> _Material provided_
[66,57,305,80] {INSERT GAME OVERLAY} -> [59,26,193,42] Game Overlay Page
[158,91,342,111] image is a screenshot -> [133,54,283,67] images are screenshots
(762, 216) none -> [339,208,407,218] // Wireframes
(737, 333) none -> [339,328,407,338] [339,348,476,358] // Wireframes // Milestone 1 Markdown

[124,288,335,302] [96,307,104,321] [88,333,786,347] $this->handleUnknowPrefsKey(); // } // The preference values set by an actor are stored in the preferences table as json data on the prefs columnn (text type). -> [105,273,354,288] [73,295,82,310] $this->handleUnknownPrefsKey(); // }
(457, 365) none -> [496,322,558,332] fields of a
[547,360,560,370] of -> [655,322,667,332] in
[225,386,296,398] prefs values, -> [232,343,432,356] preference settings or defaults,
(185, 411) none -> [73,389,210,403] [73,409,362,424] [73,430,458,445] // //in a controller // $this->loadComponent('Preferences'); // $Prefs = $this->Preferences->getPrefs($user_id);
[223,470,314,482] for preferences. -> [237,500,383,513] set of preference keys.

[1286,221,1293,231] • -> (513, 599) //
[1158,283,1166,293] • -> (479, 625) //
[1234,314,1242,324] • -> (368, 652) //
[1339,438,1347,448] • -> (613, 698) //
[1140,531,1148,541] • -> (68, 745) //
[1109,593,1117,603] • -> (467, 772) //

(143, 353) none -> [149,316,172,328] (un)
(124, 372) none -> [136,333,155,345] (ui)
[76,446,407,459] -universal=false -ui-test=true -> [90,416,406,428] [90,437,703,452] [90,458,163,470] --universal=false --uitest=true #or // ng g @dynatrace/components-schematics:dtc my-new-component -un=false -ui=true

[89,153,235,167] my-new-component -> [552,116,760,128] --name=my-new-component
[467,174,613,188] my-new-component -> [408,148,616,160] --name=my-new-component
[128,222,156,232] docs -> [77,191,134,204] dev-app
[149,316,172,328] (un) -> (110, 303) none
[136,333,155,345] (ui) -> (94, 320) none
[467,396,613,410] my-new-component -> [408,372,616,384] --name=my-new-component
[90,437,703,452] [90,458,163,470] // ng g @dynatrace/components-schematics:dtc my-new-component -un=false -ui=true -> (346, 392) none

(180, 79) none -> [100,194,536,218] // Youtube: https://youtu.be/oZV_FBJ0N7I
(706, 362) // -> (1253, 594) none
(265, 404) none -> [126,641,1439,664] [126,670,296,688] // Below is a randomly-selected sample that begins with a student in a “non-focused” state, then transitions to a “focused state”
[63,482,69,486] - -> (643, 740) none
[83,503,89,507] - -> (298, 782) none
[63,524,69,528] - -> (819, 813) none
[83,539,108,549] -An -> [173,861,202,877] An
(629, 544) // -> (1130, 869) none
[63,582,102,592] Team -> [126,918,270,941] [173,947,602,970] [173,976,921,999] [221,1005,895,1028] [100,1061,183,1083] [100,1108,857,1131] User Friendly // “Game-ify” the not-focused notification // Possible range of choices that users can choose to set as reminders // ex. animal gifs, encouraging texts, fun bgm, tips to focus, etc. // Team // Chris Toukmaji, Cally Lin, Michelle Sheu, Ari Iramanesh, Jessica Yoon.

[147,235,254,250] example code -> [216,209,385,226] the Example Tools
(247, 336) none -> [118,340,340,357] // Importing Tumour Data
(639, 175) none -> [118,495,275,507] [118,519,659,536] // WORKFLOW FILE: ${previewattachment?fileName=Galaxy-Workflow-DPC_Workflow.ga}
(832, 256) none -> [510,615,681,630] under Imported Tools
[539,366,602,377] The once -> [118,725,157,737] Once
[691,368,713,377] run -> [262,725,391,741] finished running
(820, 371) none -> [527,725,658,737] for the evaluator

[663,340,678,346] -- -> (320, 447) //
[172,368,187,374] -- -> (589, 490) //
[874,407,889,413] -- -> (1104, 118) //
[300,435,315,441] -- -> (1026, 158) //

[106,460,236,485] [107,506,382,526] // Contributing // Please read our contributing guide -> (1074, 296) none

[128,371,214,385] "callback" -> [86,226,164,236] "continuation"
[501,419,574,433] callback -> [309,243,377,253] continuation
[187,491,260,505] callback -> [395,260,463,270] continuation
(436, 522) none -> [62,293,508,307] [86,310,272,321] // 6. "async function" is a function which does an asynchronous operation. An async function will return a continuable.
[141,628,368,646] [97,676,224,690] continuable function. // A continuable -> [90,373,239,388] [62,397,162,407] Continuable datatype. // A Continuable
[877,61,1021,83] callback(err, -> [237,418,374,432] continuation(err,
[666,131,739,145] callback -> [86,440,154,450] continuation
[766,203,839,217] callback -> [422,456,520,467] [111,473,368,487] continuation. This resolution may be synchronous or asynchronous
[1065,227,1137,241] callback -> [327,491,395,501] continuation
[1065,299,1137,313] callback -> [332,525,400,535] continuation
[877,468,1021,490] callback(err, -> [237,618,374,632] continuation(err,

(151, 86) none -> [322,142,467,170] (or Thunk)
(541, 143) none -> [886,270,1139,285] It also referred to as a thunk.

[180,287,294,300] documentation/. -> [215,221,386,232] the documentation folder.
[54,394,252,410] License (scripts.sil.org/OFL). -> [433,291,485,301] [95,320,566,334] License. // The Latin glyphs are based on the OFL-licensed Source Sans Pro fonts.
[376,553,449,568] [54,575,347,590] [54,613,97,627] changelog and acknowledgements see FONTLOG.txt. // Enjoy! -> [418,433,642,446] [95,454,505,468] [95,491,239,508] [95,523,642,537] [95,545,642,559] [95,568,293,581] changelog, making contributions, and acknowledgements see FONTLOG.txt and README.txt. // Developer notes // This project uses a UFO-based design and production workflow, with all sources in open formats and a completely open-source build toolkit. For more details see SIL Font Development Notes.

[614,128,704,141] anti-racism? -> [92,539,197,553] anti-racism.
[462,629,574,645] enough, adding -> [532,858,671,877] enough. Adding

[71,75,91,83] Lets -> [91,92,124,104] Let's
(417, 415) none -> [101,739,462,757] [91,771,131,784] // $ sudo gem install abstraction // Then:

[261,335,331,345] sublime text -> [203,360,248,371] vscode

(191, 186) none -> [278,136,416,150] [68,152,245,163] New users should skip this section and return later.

> _What you will do_
Exactly as written, set down all of the material.

> _Task result_
[66,57,305,80] {INSERT GAME OVERLAY} -> [59,26,193,42] Game Overlay Page
[158,91,342,111] image is a screenshot -> [133,54,283,67] images are screenshots
(762, 216) none -> [339,208,407,218] // Wireframes
(737, 333) none -> [339,328,407,338] [339,348,476,358] // Wireframes // Milestone 1 Markdown

[124,288,335,302] [96,307,104,321] [88,333,786,347] $this->handleUnknowPrefsKey(); // } // The preference values set by an actor are stored in the preferences table as json data on the prefs columnn (text type). -> [105,273,354,288] [73,295,82,310] $this->handleUnknownPrefsKey(); // }
(457, 365) none -> [496,322,558,332] fields of a
[547,360,560,370] of -> [655,322,667,332] in
[225,386,296,398] prefs values, -> [232,343,432,356] preference settings or defaults,
(185, 411) none -> [73,389,210,403] [73,409,362,424] [73,430,458,445] // //in a controller // $this->loadComponent('Preferences'); // $Prefs = $this->Preferences->getPrefs($user_id);
[223,470,314,482] for preferences. -> [237,500,383,513] set of preference keys.

[1286,221,1293,231] • -> (513, 599) //
[1158,283,1166,293] • -> (479, 625) //
[1234,314,1242,324] • -> (368, 652) //
[1339,438,1347,448] • -> (613, 698) //
[1140,531,1148,541] • -> (68, 745) //
[1109,593,1117,603] • -> (467, 772) //

(143, 353) none -> [149,316,172,328] (un)
(124, 372) none -> [136,333,155,345] (ui)
[76,446,407,459] -universal=false -ui-test=true -> [90,416,406,428] [90,437,703,452] [90,458,163,470] --universal=false --uitest=true #or // ng g @dynatrace/components-schematics:dtc my-new-component -un=false -ui=true

[89,153,235,167] my-new-component -> [552,116,760,128] --name=my-new-component
[467,174,613,188] my-new-component -> [408,148,616,160] --name=my-new-component
[128,222,156,232] docs -> [77,191,134,204] dev-app
[149,316,172,328] (un) -> (110, 303) none
[136,333,155,345] (ui) -> (94, 320) none
[467,396,613,410] my-new-component -> [408,372,616,384] --name=my-new-component
[90,437,703,452] [90,458,163,470] // ng g @dynatrace/components-schematics:dtc my-new-component -un=false -ui=true -> (346, 392) none

(180, 79) none -> [100,194,536,218] // Youtube: https://youtu.be/oZV_FBJ0N7I
(706, 362) // -> (1253, 594) none
(265, 404) none -> [126,641,1439,664] [126,670,296,688] // Below is a randomly-selected sample that begins with a student in a “non-focused” state, then transitions to a “focused state”
[63,482,69,486] - -> (643, 740) none
[83,503,89,507] - -> (298, 782) none
[63,524,69,528] - -> (819, 813) none
[83,539,108,549] -An -> [173,861,202,877] An
(629, 544) // -> (1130, 869) none
[63,582,102,592] Team -> [126,918,270,941] [173,947,602,970] [173,976,921,999] [221,1005,895,1028] [100,1061,183,1083] [100,1108,857,1131] User Friendly // “Game-ify” the not-focused notification // Possible range of choices that users can choose to set as reminders // ex. animal gifs, encouraging texts, fun bgm, tips to focus, etc. // Team // Chris Toukmaji, Cally Lin, Michelle Sheu, Ari Iramanesh, Jessica Yoon.

[147,235,254,250] example code -> [216,209,385,226] the Example Tools
(247, 336) none -> [118,340,340,357] // Importing Tumour Data
(639, 175) none -> [118,495,275,507] [118,519,659,536] // WORKFLOW FILE: ${previewattachment?fileName=Galaxy-Workflow-DPC_Workflow.ga}
(832, 256) none -> [510,615,681,630] under Imported Tools
[539,366,602,377] The once -> [118,725,157,737] Once
[691,368,713,377] run -> [262,725,391,741] finished running
(820, 371) none -> [527,725,658,737] for the evaluator

[663,340,678,346] -- -> (320, 447) //
[172,368,187,374] -- -> (589, 490) //
[874,407,889,413] -- -> (1104, 118) //
[300,435,315,441] -- -> (1026, 158) //

[106,460,236,485] [107,506,382,526] // Contributing // Please read our contributing guide -> (1074, 296) none

[128,371,214,385] "callback" -> [86,226,164,236] "continuation"
[501,419,574,433] callback -> [309,243,377,253] continuation
[187,491,260,505] callback -> [395,260,463,270] continuation
(436, 522) none -> [62,293,508,307] [86,310,272,321] // 6. "async function" is a function which does an asynchronous operation. An async function will return a continuable.
[141,628,368,646] [97,676,224,690] continuable function. // A continuable -> [90,373,239,388] [62,397,162,407] Continuable datatype. // A Continuable
[877,61,1021,83] callback(err, -> [237,418,374,432] continuation(err,
[666,131,739,145] callback -> [86,440,154,450] continuation
[766,203,839,217] callback -> [422,456,520,467] [111,473,368,487] continuation. This resolution may be synchronous or asynchronous
[1065,227,1137,241] callback -> [327,491,395,501] continuation
[1065,299,1137,313] callback -> [332,525,400,535] continuation
[877,468,1021,490] callback(err, -> [237,618,374,632] continuation(err,

(151, 86) none -> [322,142,467,170] (or Thunk)
(541, 143) none -> [886,270,1139,285] It also referred to as a thunk.

[180,287,294,300] documentation/. -> [215,221,386,232] the documentation folder.
[54,394,252,410] License (scripts.sil.org/OFL). -> [433,291,485,301] [95,320,566,334] License. // The Latin glyphs are based on the OFL-licensed Source Sans Pro fonts.
[376,553,449,568] [54,575,347,590] [54,613,97,627] changelog and acknowledgements see FONTLOG.txt. // Enjoy! -> [418,433,642,446] [95,454,505,468] [95,491,239,508] [95,523,642,537] [95,545,642,559] [95,568,293,581] changelog, making contributions, and acknowledgements see FONTLOG.txt and README.txt. // Developer notes // This project uses a UFO-based design and production workflow, with all sources in open formats and a completely open-source build toolkit. For more details see SIL Font Development Notes.

[614,128,704,141] anti-racism? -> [92,539,197,553] anti-racism.
[462,629,574,645] enough, adding -> [532,858,671,877] enough. Adding

[71,75,91,83] Lets -> [91,92,124,104] Let's
(417, 415) none -> [101,739,462,757] [91,771,131,784] // $ sudo gem install abstraction // Then:

[261,335,331,345] sublime text -> [203,360,248,371] vscode

(191, 186) none -> [278,136,416,150] [68,152,245,163] New users should skip this section and return later.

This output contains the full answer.